Privé notamment de Basic, Pablo, De Préville et Briand, Paulo Sousa avait aligné un 4-2-3-1 avec un trio Adli-Oudin-Kalu en soutien de Josh Maja, seul en pointe. Pas si mal sur le papier mais dans les faits, le quatuor a très rarement réussi à combiner dans le camp stéphanois, la faute à un manque de pressing et de mobilité de toute l’équipe et à une paire Otavio-Aït-Bennasser dominée dans l’entre-jeu.


Si Yacine Adli a pu faire admirer sa qualité technique par intermittence en début de match, il a ensuite progressivement baissé de pied. Quant à Rémy Oudin, celui-ci a été quasi transparent tout au long de la partie, confirmant ses difficultés d’adaptation. Avant l’ouverture du score, seul Kalu a ainsi apporté un peu de danger grâce à ses percées sur les deux ailes.

« Ça me saoule de toujours prendre un but dans les minutes après en avoir marqué un », déplore Benito

Pourtant, les Girondins auraient pu réaliser le hold-up parfait. Ce sont eux en effet qui ont frappé les premiers avec un but opportuniste du jeune attaquant anglo-nigérien Josh Maja, jusque-là sevré de ballons, qui a profité d’un contrôle manqué de Kolodziejczak pour tromper Moulin (1-0, 65e). Mais les Bordelais ne sont pas parvenus à garder leur avantage bien longtemps, se faisant surprendre par la tête plongeante de Bouanga trois minutes plus tard (1-1, 68e).

Une égalisation qui a particulièrement agacé Loris Benito. « C’est chiant de devoir toujours vous dire la même chose, a réagi le latéral suisse en zone mixte. Ça commence à me saouler de prendre un but dans les 10-15 minutes après en avoir marqué un. » Pour ne rien arranger, Bordeaux n’est même pas parvenu à tirer un quelconque profit de sa supériorité numérique dans le dernier quart d’heure.

Les Girondins passés près de la correctionnelle

Eui-jo Hwang, fraîchement entré en jeu, a bien tenté de bousculer la défense stéphanoise à plusieurs reprises. Mais ce sont bien les Girondins qui sont passés près de la correctionnelle dans le temps additionnel avec une action litigieuse et un coup de coude de Mexer sur Fofana, dans leur propre surface, qui aurait peut-être pu valoir un penalty.
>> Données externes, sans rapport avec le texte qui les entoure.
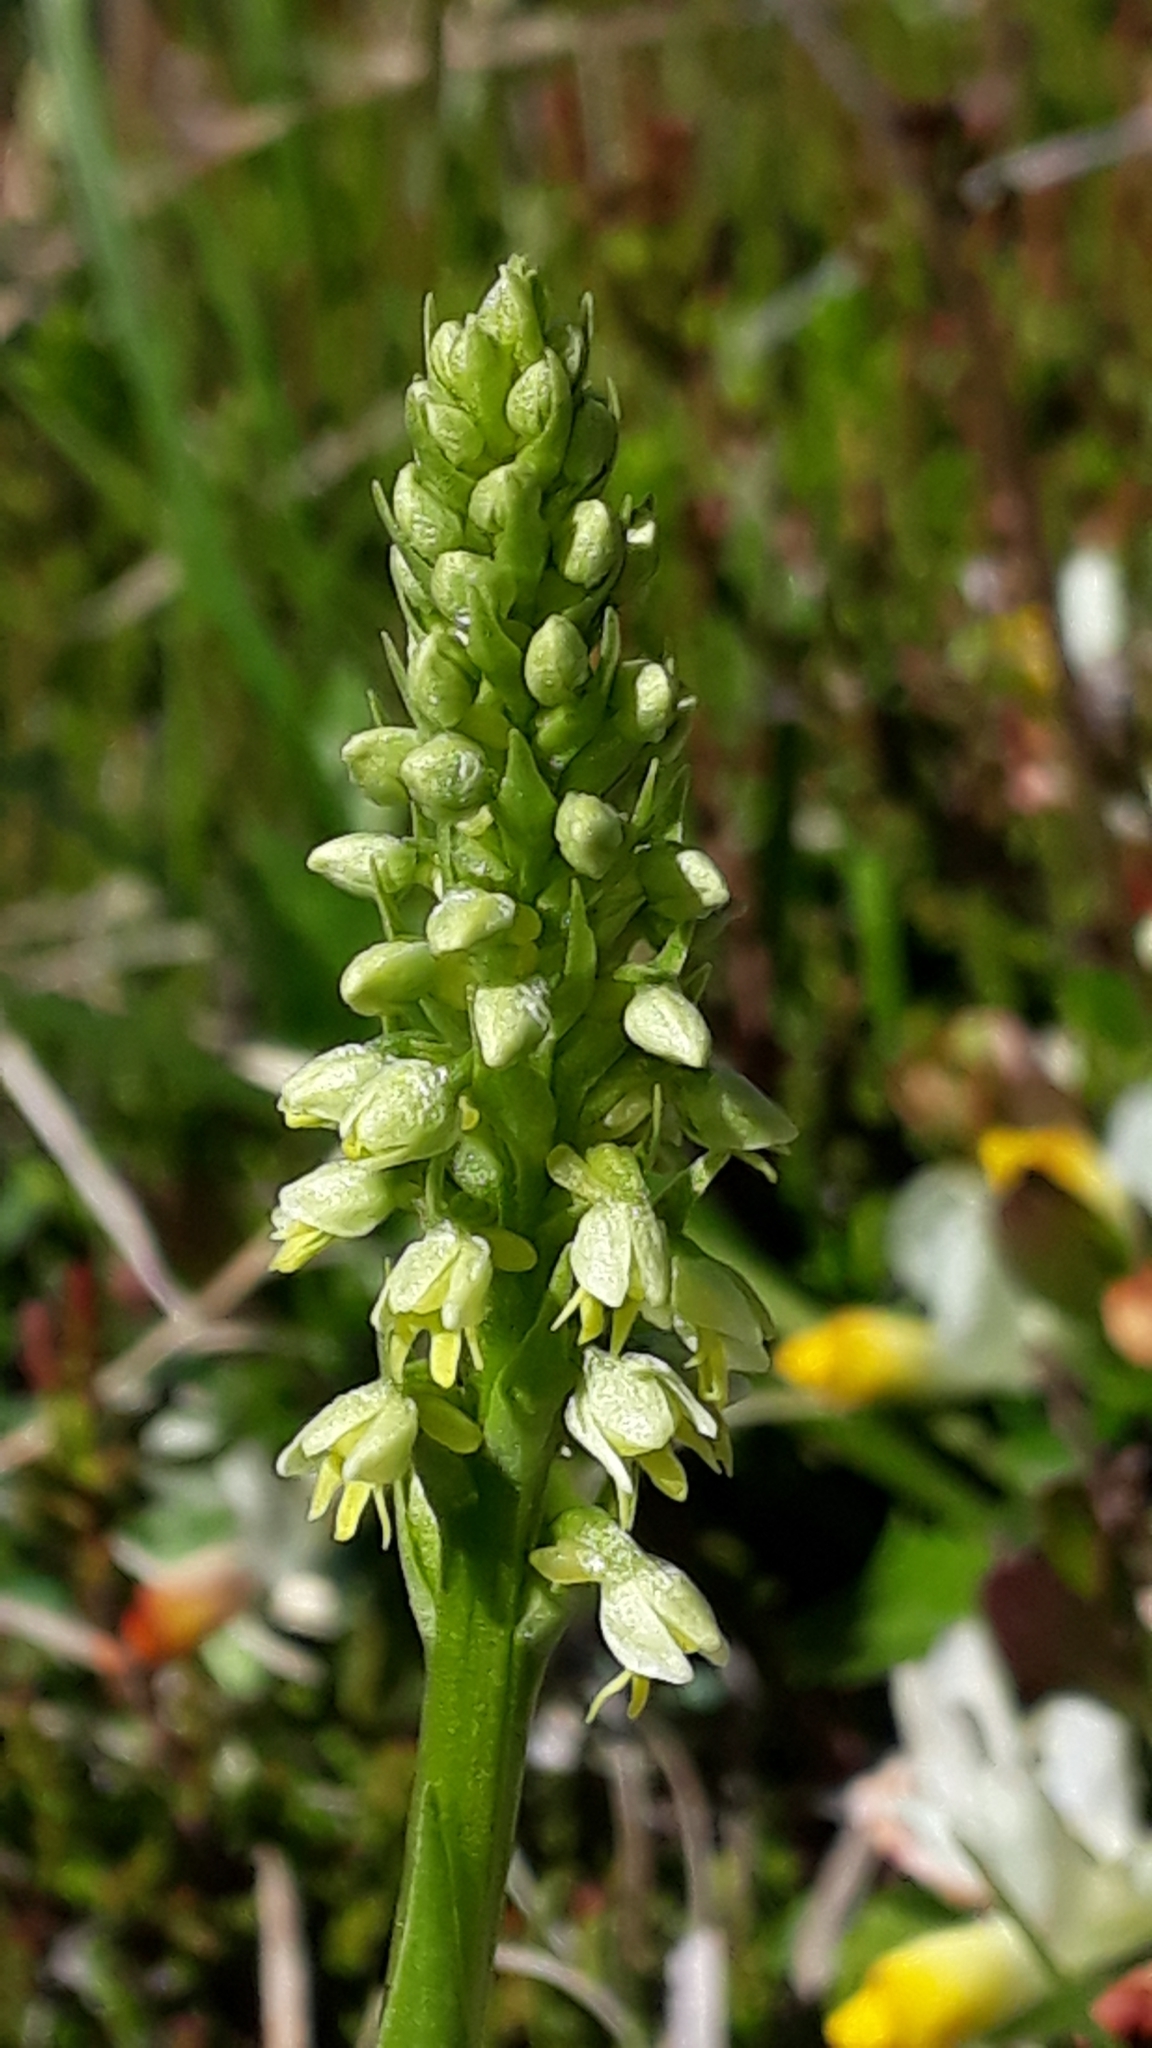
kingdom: Plantae
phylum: Tracheophyta
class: Liliopsida
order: Asparagales
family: Orchidaceae
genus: Pseudorchis
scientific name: Pseudorchis albida
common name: Small-white orchid
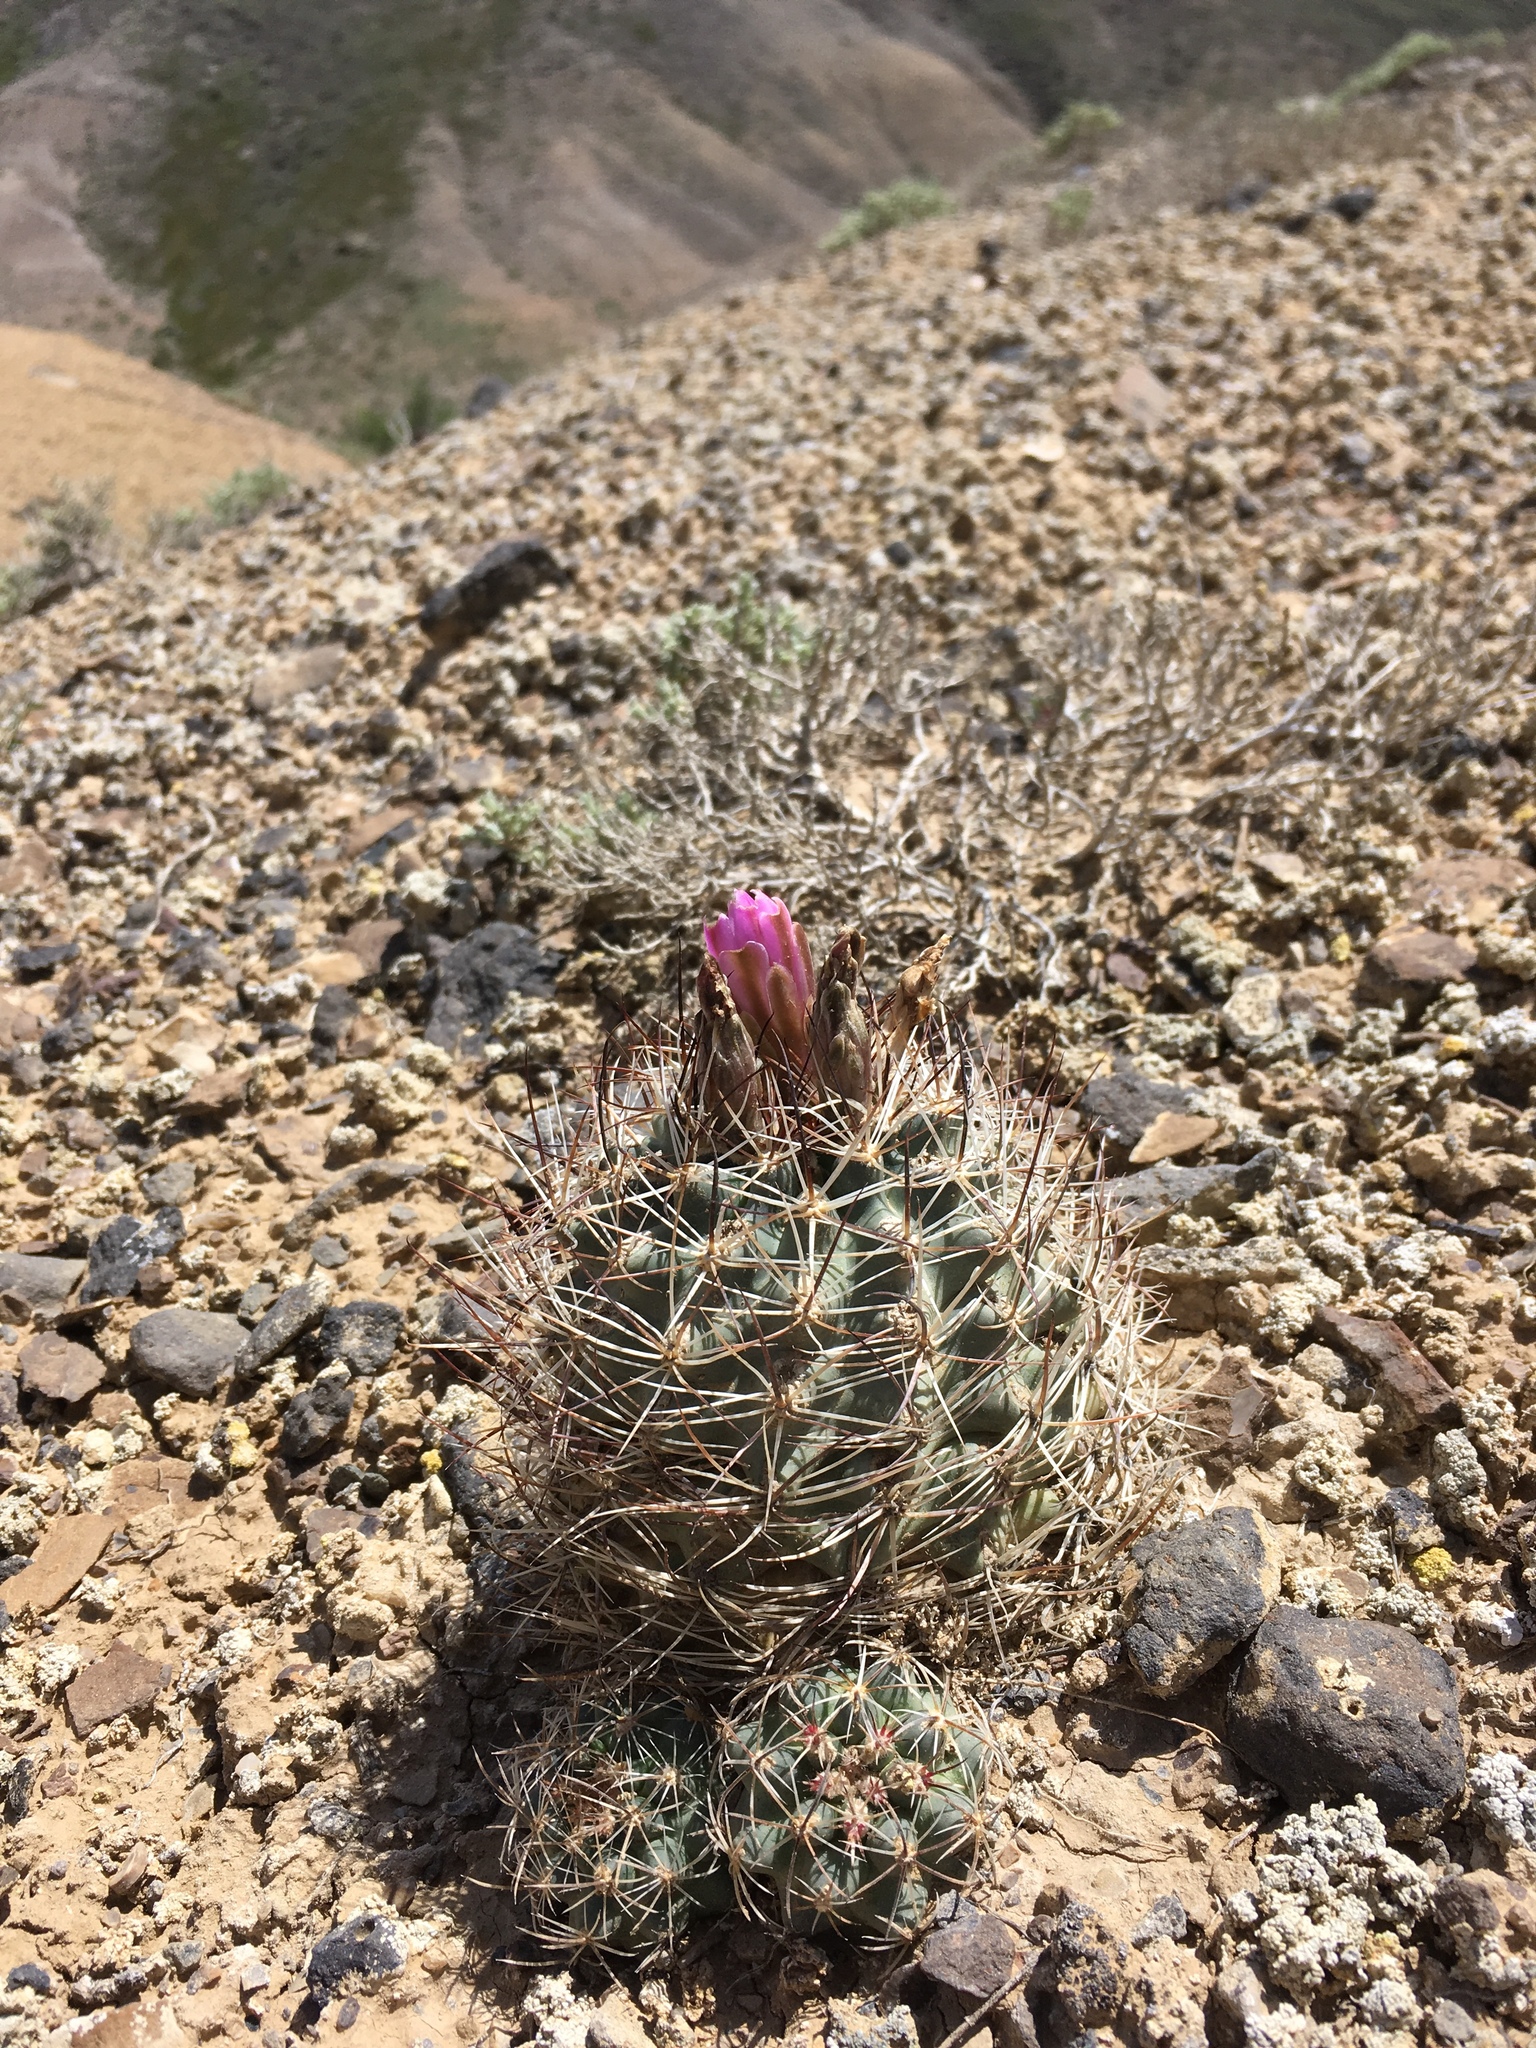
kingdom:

Énervé par le non-match de ses joueurs, Paulo Sousa ne les a pas épargnés en conférence de presse. « Notre intensité était très basse et la mobilité quasiment inexistante. On a perdu des ballons simples, pratiquement sans pression adverse, ce qui a permis à l’ASSE de se créer des opportunités », a pointé l’entraîneur portugais, avant de tacler certains de ses joueurs.

« C’est notre niveau », conclut Paulo Sousa

« Je ne comprends pas que les joueurs qui ont moins de temps de jeu, ne profitent pas de l’occasion pour nous montrer qu’ils doivent jouer plus. C’est comme ça, c’est notre niveau », a-t-il conclu, presque fataliste.

Deux semaines après un match plutôt encourageant, malgré la défaite (4-3), sur la pelouse du PSG, les Girondins sont donc retombés dans leurs travers. Rien de dramatique sur le plan comptable mais sans élever sérieusement leur niveau de jeu, les Bordelais auront bien du mal à se mêler à la lutte pour les places européennes et risquent fort de vivre une fin de saison sans saveur.